Diverting Lava Flow May Be Possible, But Some Hawaiians Object
Stunning images this week out of the Big Island of Hawaii show lava flows from the Kilauea volcano inching closer to the village of Pahoa.
As of Saturday, the lava's leading edge is stalled just a few hundred feet from the nearest home and the main road.
But John Lockwood, a volcanologist who lives near Pahoa, says underneath the flow, there's activity in lava tubes, or what he calls pyroducts.
"Right now, even though no lava is being supplied directly to the flow-front, there's plenty of what we call breakouts. Lava is breaking off from the sides of the flow further upslope and sending out new flows," he says.
It moves so slowly that one might wonder if there's anything humans can do to stop or divert the flow.
In fact, lava diversion is possible. Lockwood knows all about it: He was an American adviser during the 1983 volcanic eruption of Mount Etna on the east coast of Sicily.
"Mount Etna is a complex volcano," he says. "It looms above the major city of Catania on the island of Sicily. Etna is one of the world's most active volcanoes."
To save the towns below, teams scrambled to divert the lava.
"It was a massive engineering effort involving several hundred men and hundreds of pieces of equipment," Lockwood says.
Workers were on the front lines. They gouged out channels in the lava, then inserted and set off explosives; they also used bulldozers to build giant earthen walls to divert the flow.
"In some cases, a bulldozer is actually driven over red, incandescent lava to be able to push it up," Lockwood says. "Five minutes on the flow and then the bulldozers have to be pulled away. The fire department would spray massive amounts of water to cool down the bulldozers. It was pretty heroic efforts."
While the project cost an estimated $2 million, Lockwood says they saved about $100 million worth of property from destruction — all with bulldozers and explosives.
There is another technique, but it only works near the ocean: Dump massive amounts of sea water to chill and solidify the molten rock. That worked once in Iceland back in 1973.
No matter how you do it, diverting lava is complicated.
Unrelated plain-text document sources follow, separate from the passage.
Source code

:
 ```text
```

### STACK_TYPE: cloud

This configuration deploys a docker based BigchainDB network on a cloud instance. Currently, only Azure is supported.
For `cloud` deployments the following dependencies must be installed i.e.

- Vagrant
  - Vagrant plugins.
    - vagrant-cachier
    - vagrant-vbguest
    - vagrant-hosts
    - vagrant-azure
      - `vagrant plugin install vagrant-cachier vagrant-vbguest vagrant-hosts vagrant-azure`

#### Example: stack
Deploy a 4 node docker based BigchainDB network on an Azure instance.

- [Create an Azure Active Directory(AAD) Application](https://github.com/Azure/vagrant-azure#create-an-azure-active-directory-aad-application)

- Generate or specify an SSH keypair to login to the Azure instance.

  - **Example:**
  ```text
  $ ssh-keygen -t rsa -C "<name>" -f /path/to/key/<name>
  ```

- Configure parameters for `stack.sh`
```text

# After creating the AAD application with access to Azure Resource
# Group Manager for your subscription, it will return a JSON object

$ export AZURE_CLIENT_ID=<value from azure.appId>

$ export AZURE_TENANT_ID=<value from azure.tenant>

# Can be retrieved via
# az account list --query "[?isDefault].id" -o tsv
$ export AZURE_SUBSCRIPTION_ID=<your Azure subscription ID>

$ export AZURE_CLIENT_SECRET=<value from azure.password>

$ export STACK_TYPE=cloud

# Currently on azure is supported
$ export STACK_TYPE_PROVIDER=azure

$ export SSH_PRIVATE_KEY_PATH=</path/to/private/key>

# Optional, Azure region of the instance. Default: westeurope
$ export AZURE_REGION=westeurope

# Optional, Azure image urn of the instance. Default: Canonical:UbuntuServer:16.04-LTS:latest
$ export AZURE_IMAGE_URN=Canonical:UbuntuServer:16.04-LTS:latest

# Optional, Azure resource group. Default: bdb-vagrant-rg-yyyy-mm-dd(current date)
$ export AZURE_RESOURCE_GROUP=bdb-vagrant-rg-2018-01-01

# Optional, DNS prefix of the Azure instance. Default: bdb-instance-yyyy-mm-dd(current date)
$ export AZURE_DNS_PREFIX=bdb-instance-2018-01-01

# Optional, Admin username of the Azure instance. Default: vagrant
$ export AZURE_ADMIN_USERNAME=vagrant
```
"First of all, the terrain has to be amenable," Lockwood says. "The economics have to be right. What will be the cost of diverting the lava flow? What are the benefits that you hope to achieve if you're successful? There's always that element of 'if.' "
Some efforts in the past have failed — including in Hawaii.
"Lava diversion has been attempted in Hawaii in 1955 and 1960," he says. "And they were futile; they were not well-engineered, people didn't know what they were doing, and they failed. Barriers were destroyed and towns were overrun."
Plus, politically, it's a risky decision. Lava diverted from one town could flow right into another.
And even some residents in Pahoa, whose homes are in danger, don't want to divert the lava. As of right now, there's no plan to do so.
"Our volcano has deeply held religious significance to lots of people, to the Hawaiian people," Lockwood says. "Heck, to non-Hawaiian people that have lived here a long time. You know, I've been in Hawaii for 40 years, and one ends up with a great deal of respect for the volcano. 'She' — we refer to our volcano as 'she,' because we're talking about Pele, the volcano goddess — she deserves respect."
At a public meeting held in September by Hawaii County Civil Defense and the U.S. Geological Survey, Pahoa residents spoke out against diversion.
"You cannot change the direction. It's Mother Nature. It's like me telling you, 'Move the moon because it's too bright,' " one woman said.
Still, if the lava flows pick back up near Pahoa and continue in the same path, diversion might be a consideration.
"There's some very large subdivisions with over 1,000 homes that could be in jeopardy," Lockwood says.
But any sort of diversion would be a temporary fix.
"Whatever the efforts of humans are, they'll be pretty puny compared to the long-term plans of the volcano," Lockwood says.
Especially for Kilauea, which has been erupting on Hawaii's Big Island for over 30 years.